Document P9-5: Kevin Clarke, Outsourcing Around (2004)

Globalization’s Middle-Class Squeeze

KEVIN CLARKE, Outsourcing Around (2004)

The economic growing pains induced by globalization had destabilized American manufacturing since the 1970s, but its pain reached the middle class later as white-collar jobs also began to be outsourced to less expensive workers in other countries. Here, Kevin Clarke, an editor at U.S. Catholic magazine, urges compassion in responding to the ill-effects of the global economy.

Most of us have already had the experience once or twice: Dialing a tech support number for our latest gadget or cellular provider delivers us into a fiber optic wonderland where we could be chatting with a service rep just as likely to be seated at a desk in Bangalore, Manila, or Limerick as in Anytown, U.S.A.

The surprise international calling plan used to provoke a head scratching, gee-whiz-what-will-they-think-of-next amazement, but these days the promise of a transglobal service industry has been transformed into the political “problem” of white-collar outsourcing. Democrats have been making political hay out of the telecommuting of jobs outside of the United States while exasperated Bush administration policy wonks try to explain to us thick-headed Americans why losing our jobs is actually a good thing. Gosh, when will we understand economics?

New technology, better education in the developing world, and last but certainly not least, profit optimization bring a new generation of U.S. workers into globalization’s crosshairs. White-collar workers who shrugged off the suffering of their blue-collar brothers and sisters over the last two decades now have a much different perspective on all that union grousing.

During the Reagan years, Americans were told not to worry about the bloodletting within our industrial labor base and the by now almost complete eradication of the nation’s manufacturing infrastructure as a new morning of service industry predominance was dawning in America. How globalized time flies. Now even those jobs within economic sectors purported to replace manufacturing don’t appear safe.

Previous rounds of outsourcing did not provoke the heated cries for intervention we hear today now that demographic samples among computer engineers and mid-management are exploring the dark side of globalization. I mean, it was one thing when some line workers at an assembly plant lost their jobs to teenagers in Mexico and China, but some of these guys have BMWs to pay off, for God’s sake. When will it end?

The short answer is that it never will. Capitalism is a force of incessant “creative destruction,” economist Joseph Schumpeter wrote in 1942, capable of provoking rapid and violent change in economic sectors and by extension among the lives of us mere mortals who inhabit them. This is actually good news, Schumpeter argues, since it means that, while many suffer, new opportunity and improved wages await those who survive economic restructuring. The problem is that while creative destruction can appear bloodless and rational from an academic distance, looking at the process through the filter of your last pay stub — something guys like Schumpeter are never forced to do themselves — the phenomenon is a lot more gory and unpleasant.

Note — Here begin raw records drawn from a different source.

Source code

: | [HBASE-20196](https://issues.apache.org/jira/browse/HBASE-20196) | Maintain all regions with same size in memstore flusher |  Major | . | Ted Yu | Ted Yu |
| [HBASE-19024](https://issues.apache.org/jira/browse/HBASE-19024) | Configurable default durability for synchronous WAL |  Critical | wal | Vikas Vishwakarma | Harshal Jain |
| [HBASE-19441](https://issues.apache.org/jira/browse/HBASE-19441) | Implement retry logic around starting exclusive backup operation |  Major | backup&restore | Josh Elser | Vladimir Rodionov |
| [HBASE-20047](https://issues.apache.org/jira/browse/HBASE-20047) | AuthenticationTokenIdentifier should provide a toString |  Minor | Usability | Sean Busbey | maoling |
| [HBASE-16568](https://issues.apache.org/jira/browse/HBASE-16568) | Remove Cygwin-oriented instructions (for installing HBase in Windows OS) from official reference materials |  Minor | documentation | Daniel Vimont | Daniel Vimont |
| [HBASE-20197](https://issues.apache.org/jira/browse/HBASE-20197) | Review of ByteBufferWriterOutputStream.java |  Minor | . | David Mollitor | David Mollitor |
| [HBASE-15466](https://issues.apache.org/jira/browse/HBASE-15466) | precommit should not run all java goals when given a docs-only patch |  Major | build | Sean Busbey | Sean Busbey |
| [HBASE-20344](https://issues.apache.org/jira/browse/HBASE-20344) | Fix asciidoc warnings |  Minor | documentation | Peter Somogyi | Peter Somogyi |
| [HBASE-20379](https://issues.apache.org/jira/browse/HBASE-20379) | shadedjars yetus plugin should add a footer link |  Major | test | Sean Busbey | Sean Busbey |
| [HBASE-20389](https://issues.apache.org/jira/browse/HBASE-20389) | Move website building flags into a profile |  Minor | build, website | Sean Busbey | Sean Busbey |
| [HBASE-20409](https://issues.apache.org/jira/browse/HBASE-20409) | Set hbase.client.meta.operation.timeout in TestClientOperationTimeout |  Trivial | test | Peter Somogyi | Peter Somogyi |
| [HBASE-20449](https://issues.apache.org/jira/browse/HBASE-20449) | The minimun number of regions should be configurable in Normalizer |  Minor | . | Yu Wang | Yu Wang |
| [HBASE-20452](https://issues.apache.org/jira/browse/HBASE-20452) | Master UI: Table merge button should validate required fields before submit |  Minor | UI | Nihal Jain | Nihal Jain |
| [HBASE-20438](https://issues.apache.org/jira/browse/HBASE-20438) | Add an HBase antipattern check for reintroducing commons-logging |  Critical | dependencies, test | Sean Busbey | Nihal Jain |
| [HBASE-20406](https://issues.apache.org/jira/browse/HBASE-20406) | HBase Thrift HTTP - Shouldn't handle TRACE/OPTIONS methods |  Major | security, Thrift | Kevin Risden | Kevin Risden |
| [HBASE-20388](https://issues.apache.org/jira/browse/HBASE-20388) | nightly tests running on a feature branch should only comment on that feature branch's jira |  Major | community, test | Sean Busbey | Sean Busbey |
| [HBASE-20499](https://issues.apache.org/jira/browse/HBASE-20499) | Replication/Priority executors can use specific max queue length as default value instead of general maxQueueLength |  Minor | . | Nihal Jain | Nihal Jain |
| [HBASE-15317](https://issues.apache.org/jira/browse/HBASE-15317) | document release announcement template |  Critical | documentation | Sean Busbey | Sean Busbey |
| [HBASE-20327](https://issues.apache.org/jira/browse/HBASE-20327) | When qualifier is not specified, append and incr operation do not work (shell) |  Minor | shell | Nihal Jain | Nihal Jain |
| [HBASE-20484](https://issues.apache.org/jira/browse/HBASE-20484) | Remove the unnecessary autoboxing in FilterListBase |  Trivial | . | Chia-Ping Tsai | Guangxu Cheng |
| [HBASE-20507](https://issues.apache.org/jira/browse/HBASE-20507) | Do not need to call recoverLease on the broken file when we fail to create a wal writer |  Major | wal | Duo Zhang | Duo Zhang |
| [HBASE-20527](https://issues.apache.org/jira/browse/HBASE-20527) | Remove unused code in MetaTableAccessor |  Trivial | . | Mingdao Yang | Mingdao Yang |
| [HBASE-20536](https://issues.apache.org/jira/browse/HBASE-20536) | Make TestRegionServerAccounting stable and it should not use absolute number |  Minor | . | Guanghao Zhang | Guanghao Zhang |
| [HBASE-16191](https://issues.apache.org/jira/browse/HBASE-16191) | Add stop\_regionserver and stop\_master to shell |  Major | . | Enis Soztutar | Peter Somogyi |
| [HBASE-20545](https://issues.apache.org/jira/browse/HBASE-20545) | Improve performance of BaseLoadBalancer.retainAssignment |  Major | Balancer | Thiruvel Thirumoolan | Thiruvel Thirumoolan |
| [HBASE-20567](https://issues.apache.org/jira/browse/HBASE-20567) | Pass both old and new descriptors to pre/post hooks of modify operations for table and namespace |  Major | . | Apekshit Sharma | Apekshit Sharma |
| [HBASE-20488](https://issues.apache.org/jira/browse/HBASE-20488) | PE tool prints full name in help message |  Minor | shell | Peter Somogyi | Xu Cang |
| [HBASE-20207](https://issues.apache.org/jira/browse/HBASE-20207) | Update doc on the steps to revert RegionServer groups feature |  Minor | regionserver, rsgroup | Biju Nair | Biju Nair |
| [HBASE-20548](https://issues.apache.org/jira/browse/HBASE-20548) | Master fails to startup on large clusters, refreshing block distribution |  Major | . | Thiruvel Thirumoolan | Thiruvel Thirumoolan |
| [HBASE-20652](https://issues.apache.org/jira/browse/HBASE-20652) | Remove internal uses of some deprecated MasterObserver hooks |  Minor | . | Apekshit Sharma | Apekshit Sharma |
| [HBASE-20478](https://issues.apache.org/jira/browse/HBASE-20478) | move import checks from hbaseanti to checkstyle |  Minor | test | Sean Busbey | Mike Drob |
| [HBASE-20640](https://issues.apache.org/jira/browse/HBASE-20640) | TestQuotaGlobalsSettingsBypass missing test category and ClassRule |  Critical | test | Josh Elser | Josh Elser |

Fortunately, capitalism’s relentless creativity can be matched by some of our culture’s other relentless forces: Christian mercy and human empathy. It may be essentially beyond our power to stop economic “progress,” but that doesn’t mean we can’t shape it into something a little more humane as we experience it. That’s something America essentially failed to do when creative destruction swept through the ranks of its manufacturing workers.

Ultimately, no one can lay a geographically exclusive claim to a job or a standard of living. If workers in other countries are capable and qualified in our economically integrated world, then jobs will flow to places where they are frequently desperately needed. It is unclear if this kind of economic equilibrium-seeking could — or should — be interrupted.

What we can do, however, is try to imagine societal structures that mitigate the impact of job loss while preparing a new generation of U.S. workers with better educations and an improved industrial infrastructure. While economic upheavals continue, we can respond with strategies that protect human dignity, acknowledging that no one deserves to be abandoned on the other side of a cycle of creative destruction.

At the same time, we should build in protections against worker exploitation in the developing world. There’s no reason to reconstruct the 19th century in emerging economies as our globalization-empowered and -assailed world steps into, with some trepidation and no little tumult, the 21st.

Kevin Clarke, “Outsourcing Around: A New Round of Job Losses Reaches White-Collar Workers. Could Whiny Columnists Be Next,” U.S. Catholic 69 (May 2004): 33.